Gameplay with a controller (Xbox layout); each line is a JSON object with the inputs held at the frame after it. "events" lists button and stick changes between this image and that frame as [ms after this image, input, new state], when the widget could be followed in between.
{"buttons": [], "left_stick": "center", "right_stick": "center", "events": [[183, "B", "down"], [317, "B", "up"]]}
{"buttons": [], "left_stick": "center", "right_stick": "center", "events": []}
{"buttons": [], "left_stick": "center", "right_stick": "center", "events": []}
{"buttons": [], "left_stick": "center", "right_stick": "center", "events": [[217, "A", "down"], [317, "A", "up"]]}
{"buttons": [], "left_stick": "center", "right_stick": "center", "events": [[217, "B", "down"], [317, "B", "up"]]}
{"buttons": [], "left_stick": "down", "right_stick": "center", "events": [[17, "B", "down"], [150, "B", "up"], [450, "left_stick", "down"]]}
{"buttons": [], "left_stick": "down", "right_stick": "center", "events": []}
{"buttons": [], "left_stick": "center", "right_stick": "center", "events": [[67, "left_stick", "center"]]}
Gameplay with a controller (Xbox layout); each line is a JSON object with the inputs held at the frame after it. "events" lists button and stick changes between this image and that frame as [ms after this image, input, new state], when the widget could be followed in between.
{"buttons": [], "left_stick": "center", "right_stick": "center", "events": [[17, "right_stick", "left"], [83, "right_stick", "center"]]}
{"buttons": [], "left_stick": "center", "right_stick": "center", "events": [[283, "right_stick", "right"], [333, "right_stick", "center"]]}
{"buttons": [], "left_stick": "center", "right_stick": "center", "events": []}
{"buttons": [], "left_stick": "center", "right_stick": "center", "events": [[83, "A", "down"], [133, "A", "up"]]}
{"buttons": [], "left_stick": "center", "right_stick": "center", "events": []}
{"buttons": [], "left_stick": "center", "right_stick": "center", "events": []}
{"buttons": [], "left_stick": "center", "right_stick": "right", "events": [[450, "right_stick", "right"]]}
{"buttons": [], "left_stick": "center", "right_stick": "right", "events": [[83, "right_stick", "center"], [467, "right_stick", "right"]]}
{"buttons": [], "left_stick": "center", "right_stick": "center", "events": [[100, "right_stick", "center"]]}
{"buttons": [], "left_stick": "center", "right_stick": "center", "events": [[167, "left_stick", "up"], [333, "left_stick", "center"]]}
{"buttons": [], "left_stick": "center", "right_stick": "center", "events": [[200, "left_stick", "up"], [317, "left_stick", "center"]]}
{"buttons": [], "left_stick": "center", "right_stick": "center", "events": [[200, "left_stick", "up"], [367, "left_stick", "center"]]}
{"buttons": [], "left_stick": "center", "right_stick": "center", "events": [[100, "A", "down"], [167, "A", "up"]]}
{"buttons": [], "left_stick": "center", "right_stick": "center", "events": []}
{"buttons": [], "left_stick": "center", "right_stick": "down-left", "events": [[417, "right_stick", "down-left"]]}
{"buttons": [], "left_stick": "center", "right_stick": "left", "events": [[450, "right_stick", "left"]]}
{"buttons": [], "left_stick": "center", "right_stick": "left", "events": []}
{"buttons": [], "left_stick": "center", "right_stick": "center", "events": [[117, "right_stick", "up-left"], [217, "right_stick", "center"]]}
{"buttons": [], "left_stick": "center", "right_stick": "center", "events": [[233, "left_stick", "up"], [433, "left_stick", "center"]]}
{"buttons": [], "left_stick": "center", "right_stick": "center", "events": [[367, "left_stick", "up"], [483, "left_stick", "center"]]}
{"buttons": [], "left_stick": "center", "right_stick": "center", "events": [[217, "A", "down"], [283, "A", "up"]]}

## [EXERCISE AIM]
What lines in the material mention "down"? Copy every one of them.

## [SOLUTION TO THIS PROBLEM]
{"buttons": [], "left_stick": "center", "right_stick": "center", "events": [[183, "B", "down"], [317, "B", "up"]]}
{"buttons": [], "left_stick": "center", "right_stick": "center", "events": [[217, "A", "down"], [317, "A", "up"]]}
{"buttons": [], "left_stick": "center", "right_stick": "center", "events": [[217, "B", "down"], [317, "B", "up"]]}
{"buttons": [], "left_stick": "down", "right_stick": "center", "events": [[17, "B", "down"], [150, "B", "up"], [450, "left_stick", "down"]]}
{"buttons": [], "left_stick": "down", "right_stick": "center", "events": []}
{"buttons": [], "left_stick": "center", "right_stick": "center", "events": [[83, "A", "down"], [133, "A", "up"]]}
{"buttons": [], "left_stick": "center", "right_stick": "center", "events": [[100, "A", "down"], [167, "A", "up"]]}
{"buttons": [], "left_stick": "center", "right_stick": "down-left", "events": [[417, "right_stick", "down-left"]]}
{"buttons": [], "left_stick": "center", "right_stick": "center", "events": [[217, "A", "down"], [283, "A", "up"]]}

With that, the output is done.